The largest-ever autism genome research project funded by the Autism Speaks discovered the genetic basis of autism before more complex than believed, most autistic spectrum disorders (ASD) in patients with autistic siblings have different relevant gene.
The findings were published as the cover article in the 26th issue of “Nature Medicine” magazine, while nearly 1000 autism genomic data obtained in the study historic first uploaded to the cloud platform based on Google Autism SpeaksMSSNG portal, These data have been identified will be open to researchers around the world to accelerate the understanding of autism and develop personalized treatments.
Who led the Toronto Hospital for Sick Children Research Center for Applied Genomics and McLaughlin Center Director Dr. Stephen Scherer, University of Toronto, he said it was a historic day, because it marks the first time researchers worldwide will be able to use MSSNG Autism research open the complete genome sequence databases, genomic science will lead the open-access personalized treatment method appears many developmental and medical problems.

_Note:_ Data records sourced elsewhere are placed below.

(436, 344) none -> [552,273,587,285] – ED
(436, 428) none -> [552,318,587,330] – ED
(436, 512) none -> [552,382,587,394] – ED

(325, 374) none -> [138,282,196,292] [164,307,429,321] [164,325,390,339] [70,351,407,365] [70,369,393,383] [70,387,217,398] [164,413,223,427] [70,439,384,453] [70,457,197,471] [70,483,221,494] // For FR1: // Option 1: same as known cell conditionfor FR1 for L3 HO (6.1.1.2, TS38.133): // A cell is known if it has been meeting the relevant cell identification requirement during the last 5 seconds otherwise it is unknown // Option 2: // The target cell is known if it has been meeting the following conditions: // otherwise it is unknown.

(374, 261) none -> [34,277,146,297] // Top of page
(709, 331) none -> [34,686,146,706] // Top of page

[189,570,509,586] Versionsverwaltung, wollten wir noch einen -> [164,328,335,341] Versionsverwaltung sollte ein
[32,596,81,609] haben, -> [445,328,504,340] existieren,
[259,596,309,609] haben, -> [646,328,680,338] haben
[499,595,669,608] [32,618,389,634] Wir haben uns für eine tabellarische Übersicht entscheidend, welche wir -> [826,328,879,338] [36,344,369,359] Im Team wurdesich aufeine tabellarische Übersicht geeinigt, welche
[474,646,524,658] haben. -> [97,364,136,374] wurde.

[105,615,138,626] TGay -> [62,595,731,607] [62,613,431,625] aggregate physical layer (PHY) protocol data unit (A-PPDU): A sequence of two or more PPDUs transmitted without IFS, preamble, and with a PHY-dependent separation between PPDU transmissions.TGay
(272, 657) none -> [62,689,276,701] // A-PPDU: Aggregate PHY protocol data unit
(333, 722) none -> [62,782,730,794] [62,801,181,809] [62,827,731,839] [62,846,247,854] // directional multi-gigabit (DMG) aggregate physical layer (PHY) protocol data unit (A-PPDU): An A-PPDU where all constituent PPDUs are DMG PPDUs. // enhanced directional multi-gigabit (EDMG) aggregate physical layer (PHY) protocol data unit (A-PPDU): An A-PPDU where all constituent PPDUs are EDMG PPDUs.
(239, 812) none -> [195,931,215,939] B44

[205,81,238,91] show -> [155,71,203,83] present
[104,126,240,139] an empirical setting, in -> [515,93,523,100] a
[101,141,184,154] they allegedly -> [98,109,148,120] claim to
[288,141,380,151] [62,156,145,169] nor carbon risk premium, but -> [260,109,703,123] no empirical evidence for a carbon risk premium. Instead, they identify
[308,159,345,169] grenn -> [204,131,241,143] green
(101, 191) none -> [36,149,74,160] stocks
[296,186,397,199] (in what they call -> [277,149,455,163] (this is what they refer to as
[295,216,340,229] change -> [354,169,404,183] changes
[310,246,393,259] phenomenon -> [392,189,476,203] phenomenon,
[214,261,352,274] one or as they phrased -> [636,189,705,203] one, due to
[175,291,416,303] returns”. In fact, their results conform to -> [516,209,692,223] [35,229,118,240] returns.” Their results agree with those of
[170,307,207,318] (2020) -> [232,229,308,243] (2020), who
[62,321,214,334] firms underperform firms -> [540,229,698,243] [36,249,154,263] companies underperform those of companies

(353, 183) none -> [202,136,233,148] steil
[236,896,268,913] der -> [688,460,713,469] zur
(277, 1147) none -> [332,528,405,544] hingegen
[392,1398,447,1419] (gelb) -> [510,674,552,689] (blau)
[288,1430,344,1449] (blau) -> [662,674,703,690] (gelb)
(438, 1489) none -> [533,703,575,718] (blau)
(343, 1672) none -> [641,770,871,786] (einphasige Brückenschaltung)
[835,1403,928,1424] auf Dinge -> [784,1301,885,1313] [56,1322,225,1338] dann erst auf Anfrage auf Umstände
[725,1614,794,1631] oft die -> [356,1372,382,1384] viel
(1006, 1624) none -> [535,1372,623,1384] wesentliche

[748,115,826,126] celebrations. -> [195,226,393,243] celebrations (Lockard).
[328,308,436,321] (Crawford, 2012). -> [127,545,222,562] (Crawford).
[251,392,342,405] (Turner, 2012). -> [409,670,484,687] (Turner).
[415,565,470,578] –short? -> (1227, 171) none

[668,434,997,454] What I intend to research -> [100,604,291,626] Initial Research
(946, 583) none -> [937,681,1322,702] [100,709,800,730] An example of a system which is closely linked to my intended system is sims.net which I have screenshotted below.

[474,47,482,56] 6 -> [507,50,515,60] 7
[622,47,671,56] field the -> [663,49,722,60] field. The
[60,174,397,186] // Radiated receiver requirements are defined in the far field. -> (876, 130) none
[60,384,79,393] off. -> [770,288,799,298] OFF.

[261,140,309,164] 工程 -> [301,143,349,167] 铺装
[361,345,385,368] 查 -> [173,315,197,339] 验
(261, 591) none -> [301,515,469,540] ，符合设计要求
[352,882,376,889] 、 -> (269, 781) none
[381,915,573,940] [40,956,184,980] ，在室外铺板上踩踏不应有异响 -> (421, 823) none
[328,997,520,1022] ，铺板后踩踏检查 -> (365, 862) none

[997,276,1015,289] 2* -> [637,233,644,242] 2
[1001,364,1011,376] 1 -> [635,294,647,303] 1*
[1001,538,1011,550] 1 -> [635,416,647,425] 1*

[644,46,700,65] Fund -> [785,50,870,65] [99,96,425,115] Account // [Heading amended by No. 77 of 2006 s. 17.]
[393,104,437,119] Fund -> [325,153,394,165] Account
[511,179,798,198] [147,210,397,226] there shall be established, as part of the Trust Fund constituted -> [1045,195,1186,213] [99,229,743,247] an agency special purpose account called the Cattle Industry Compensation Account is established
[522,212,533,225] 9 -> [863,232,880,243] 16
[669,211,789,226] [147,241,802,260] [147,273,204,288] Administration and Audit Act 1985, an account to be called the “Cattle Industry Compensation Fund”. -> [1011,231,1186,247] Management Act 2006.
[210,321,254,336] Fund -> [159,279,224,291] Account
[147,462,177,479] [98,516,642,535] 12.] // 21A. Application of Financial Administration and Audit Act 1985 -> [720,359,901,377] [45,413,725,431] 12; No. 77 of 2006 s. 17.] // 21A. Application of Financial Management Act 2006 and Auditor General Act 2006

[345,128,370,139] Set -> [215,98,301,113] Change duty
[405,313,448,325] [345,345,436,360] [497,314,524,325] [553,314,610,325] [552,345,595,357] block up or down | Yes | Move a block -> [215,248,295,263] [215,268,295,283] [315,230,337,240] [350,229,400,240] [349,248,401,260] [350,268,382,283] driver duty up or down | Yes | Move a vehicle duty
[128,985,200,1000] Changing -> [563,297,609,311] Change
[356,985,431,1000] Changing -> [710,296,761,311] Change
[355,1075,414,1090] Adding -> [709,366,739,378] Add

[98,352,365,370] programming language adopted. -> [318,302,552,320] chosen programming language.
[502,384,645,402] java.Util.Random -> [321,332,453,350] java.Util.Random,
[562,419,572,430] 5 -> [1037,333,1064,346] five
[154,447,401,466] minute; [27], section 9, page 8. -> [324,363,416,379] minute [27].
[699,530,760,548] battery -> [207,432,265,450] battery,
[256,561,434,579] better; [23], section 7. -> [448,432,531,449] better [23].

Autism Speaks chief science officer Robert Lin said, the cloud platform sharing autism genome data to researchers around the world, a new way not previously had a break barriers. Autism Speaks, as always, the goal is to accelerate scientific discovery, and ultimately improve the quality of life for autistic patients. The ultimate goal of the project is to upload MSSNG least 10,000 autism genome, while providing the most advanced “toolbox” to help analyze.
In this study, the research team of 340 Scherer genome from 85 families were sequenced, each family in the study has two autistic children. The study found that most of the brothers and sisters (69%) is almost no overlap in the known autism-related gene variants share the same genetic variants associated with autism for less than one-third.